*** Source material ***

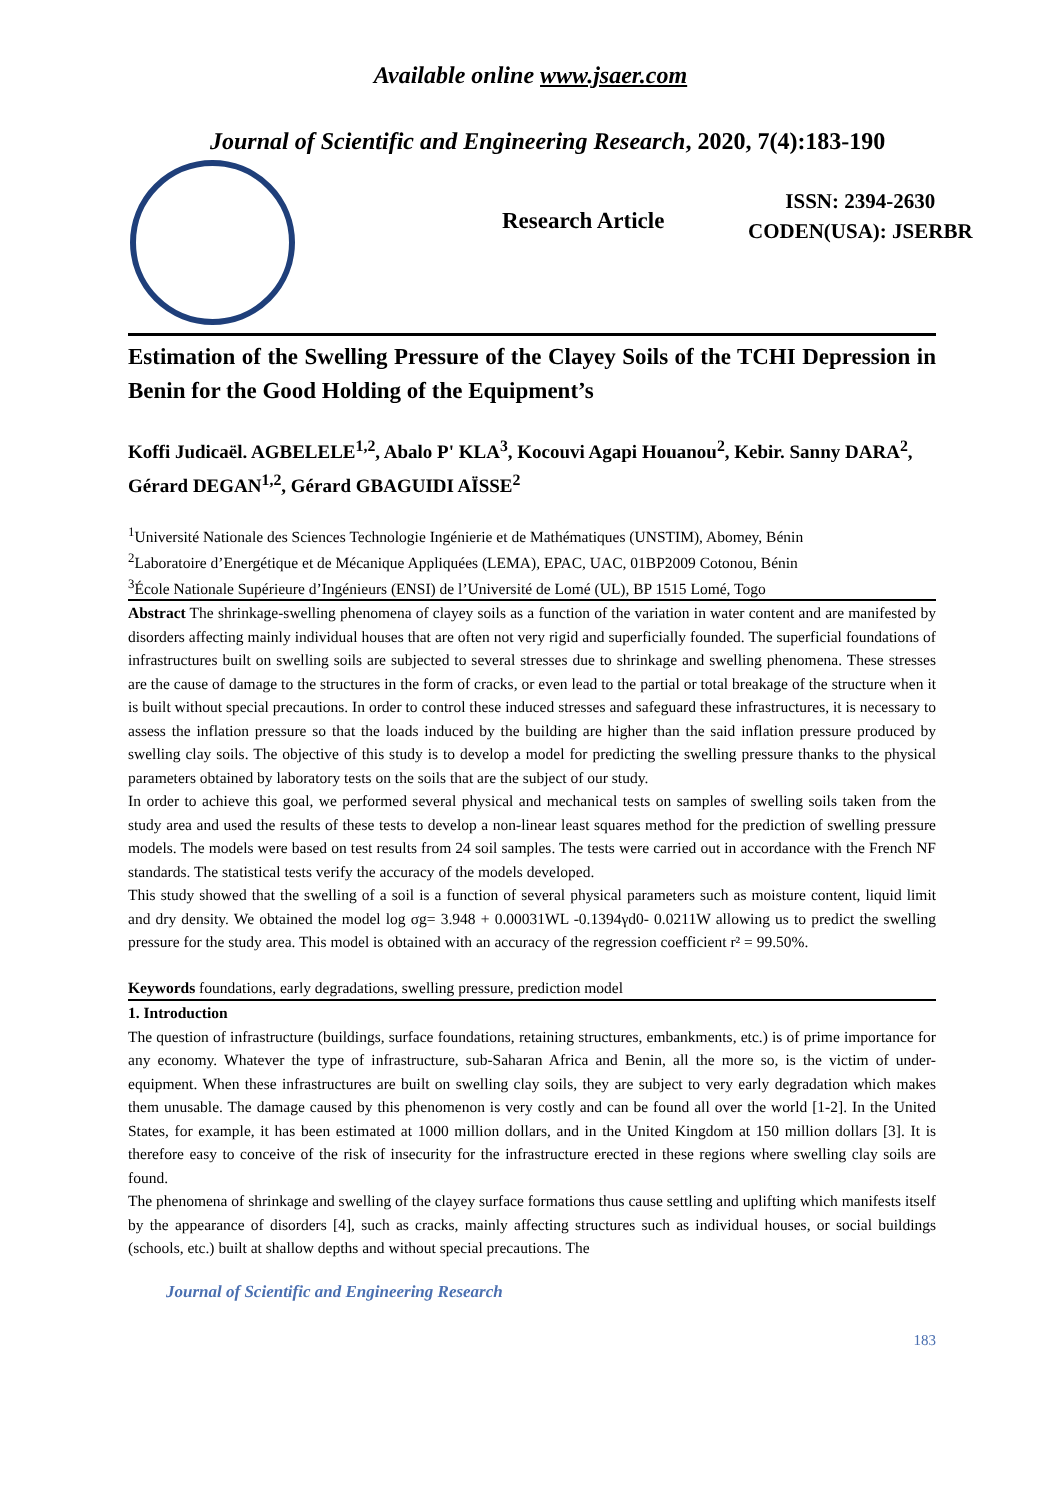Available online www.jsaer.com
Journal of Scientific and Engineering Research, 2020, 7(4):183-190
Research Article
ISSN: 2394-2630
CODEN(USA): JSERBR
Estimation of the Swelling Pressure of the Clayey Soils of the TCHI Depression in Benin for the Good Holding of the Equipment’s
Koffi Judicaël. AGBELELE<sup>1,2</sup>, Abalo P' KLA<sup>3</sup>, Kocouvi Agapi Houanou<sup>2</sup>, Kebir. Sanny DARA<sup>2</sup>, Gérard DEGAN<sup>1,2</sup>, Gérard GBAGUIDI AÏSSE<sup>2</sup>
<sup>1</sup> Université Nationale des Sciences Technologie Ingénierie et de Mathématiques (UNSTIM), Abomey, Bénin
<sup>2</sup> Laboratoire d’Energétique et de Mécanique Appliquées (LEMA), EPAC, UAC, 01BP2009 Cotonou, Bénin
<sup>3</sup> École Nationale Supérieure d’Ingénieurs (ENSI) de l’Université de Lomé (UL), BP 1515 Lomé, Togo
Abstract The shrinkage-swelling phenomena of clayey soils as a function of the variation in water content and are manifested by disorders affecting mainly individual houses that are often not very rigid and superficially founded. The superficial foundations of infrastructures built on swelling soils are subjected to several stresses due to shrinkage and swelling phenomena. These stresses are the cause of damage to the structures in the form of cracks, or even lead to the partial or total breakage of the structure when it is built without special precautions. In order to control these induced stresses and safeguard these infrastructures, it is necessary to assess the inflation pressure so that the loads induced by the building are higher than the said inflation pressure produced by swelling clay soils. The objective of this study is to develop a model for predicting the swelling pressure thanks to the physical parameters obtained by laboratory tests on the soils that are the subject of our study.
In order to achieve this goal, we performed several physical and mechanical tests on samples of swelling soils taken from the study area and used the results of these tests to develop a non-linear least squares method for the prediction of swelling pressure models. The models were based on test results from 24 soil samples. The tests were carried out in accordance with the French NF standards. The statistical tests verify the accuracy of the models developed.
This study showed that the swelling of a soil is a function of several physical parameters such as moisture content, liquid limit and dry density. We obtained the model log σg= 3.948 + 0.00031WL -0.1394γd0- 0.0211W allowing us to predict the swelling pressure for the study area. This model is obtained with an accuracy of the regression coefficient r² = 99.50%.
Keywords foundations, early degradations, swelling pressure, prediction model
1. Introduction
The question of infrastructure (buildings, surface foundations, retaining structures, embankments, etc.) is of prime importance for any economy. Whatever the type of infrastructure, sub-Saharan Africa and Benin, all the more so, is the victim of under-equipment. When these infrastructures are built on swelling clay soils, they are subject to very early degradation which makes them unusable. The damage caused by this phenomenon is very costly and can be found all over the world [1-2]. In the United States, for example, it has been estimated at 1000 million dollars, and in the United Kingdom at 150 million dollars [3]. It is therefore easy to conceive of the risk of insecurity for the infrastructure erected in these regions where swelling clay soils are found.
The phenomena of shrinkage and swelling of the clayey surface formations thus cause settling and uplifting which manifests itself by the appearance of disorders [4], such as cracks, mainly affecting structures such as individual houses, or social buildings (schools, etc.) built at shallow depths and without special precautions. The
Journal of Scientific and Engineering Research
183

***

= Task requirements =
What is needed is every record above, restated word for word, with the pictures left out.

= Response area =
Available online www.jsaer.com
Journal of Scientific and Engineering Research, 2020, 7(4):183-190
Research Article
ISSN: 2394-2630
CODEN(USA): JSERBR
Estimation of the Swelling Pressure of the Clayey Soils of the TCHI Depression in Benin for the Good Holding of the Equipment’s
Koffi Judicaël. AGBELELE<sup>1,2</sup>, Abalo P' KLA<sup>3</sup>, Kocouvi Agapi Houanou<sup>2</sup>, Kebir. Sanny DARA<sup>2</sup>, Gérard DEGAN<sup>1,2</sup>, Gérard GBAGUIDI AÏSSE<sup>2</sup>
<sup>1</sup> Université Nationale des Sciences Technologie Ingénierie et de Mathématiques (UNSTIM), Abomey, Bénin
<sup>2</sup> Laboratoire d’Energétique et de Mécanique Appliquées (LEMA), EPAC, UAC, 01BP2009 Cotonou, Bénin
<sup>3</sup> École Nationale Supérieure d’Ingénieurs (ENSI) de l’Université de Lomé (UL), BP 1515 Lomé, Togo
Abstract The shrinkage-swelling phenomena of clayey soils as a function of the variation in water content and are manifested by disorders affecting mainly individual houses that are often not very rigid and superficially founded. The superficial foundations of infrastructures built on swelling soils are subjected to several stresses due to shrinkage and swelling phenomena. These stresses are the cause of damage to the structures in the form of cracks, or even lead to the partial or total breakage of the structure when it is built without special precautions. In order to control these induced stresses and safeguard these infrastructures, it is necessary to assess the inflation pressure so that the loads induced by the building are higher than the said inflation pressure produced by swelling clay soils. The objective of this study is to develop a model for predicting the swelling pressure thanks to the physical parameters obtained by laboratory tests on the soils that are the subject of our study.
In order to achieve this goal, we performed several physical and mechanical tests on samples of swelling soils taken from the study area and used the results of these tests to develop a non-linear least squares method for the prediction of swelling pressure models. The models were based on test results from 24 soil samples. The tests were carried out in accordance with the French NF standards. The statistical tests verify the accuracy of the models developed.
This study showed that the swelling of a soil is a function of several physical parameters such as moisture content, liquid limit and dry density. We obtained the model log σg= 3.948 + 0.00031WL -0.1394γd0- 0.0211W allowing us to predict the swelling pressure for the study area. This model is obtained with an accuracy of the regression coefficient r² = 99.50%.
Keywords foundations, early degradations, swelling pressure, prediction model
1. Introduction
The question of infrastructure (buildings, surface foundations, retaining structures, embankments, etc.) is of prime importance for any economy. Whatever the type of infrastructure, sub-Saharan Africa and Benin, all the more so, is the victim of under-equipment. When these infrastructures are built on swelling clay soils, they are subject to very early degradation which makes them unusable. The damage caused by this phenomenon is very costly and can be found all over the world [1-2]. In the United States, for example, it has been estimated at 1000 million dollars, and in the United Kingdom at 150 million dollars [3]. It is therefore easy to conceive of the risk of insecurity for the infrastructure erected in these regions where swelling clay soils are found.
The phenomena of shrinkage and swelling of the clayey surface formations thus cause settling and uplifting which manifests itself by the appearance of disorders [4], such as cracks, mainly affecting structures such as individual houses, or social buildings (schools, etc.) built at shallow depths and without special precautions. The
Journal of Scientific and Engineering Research
183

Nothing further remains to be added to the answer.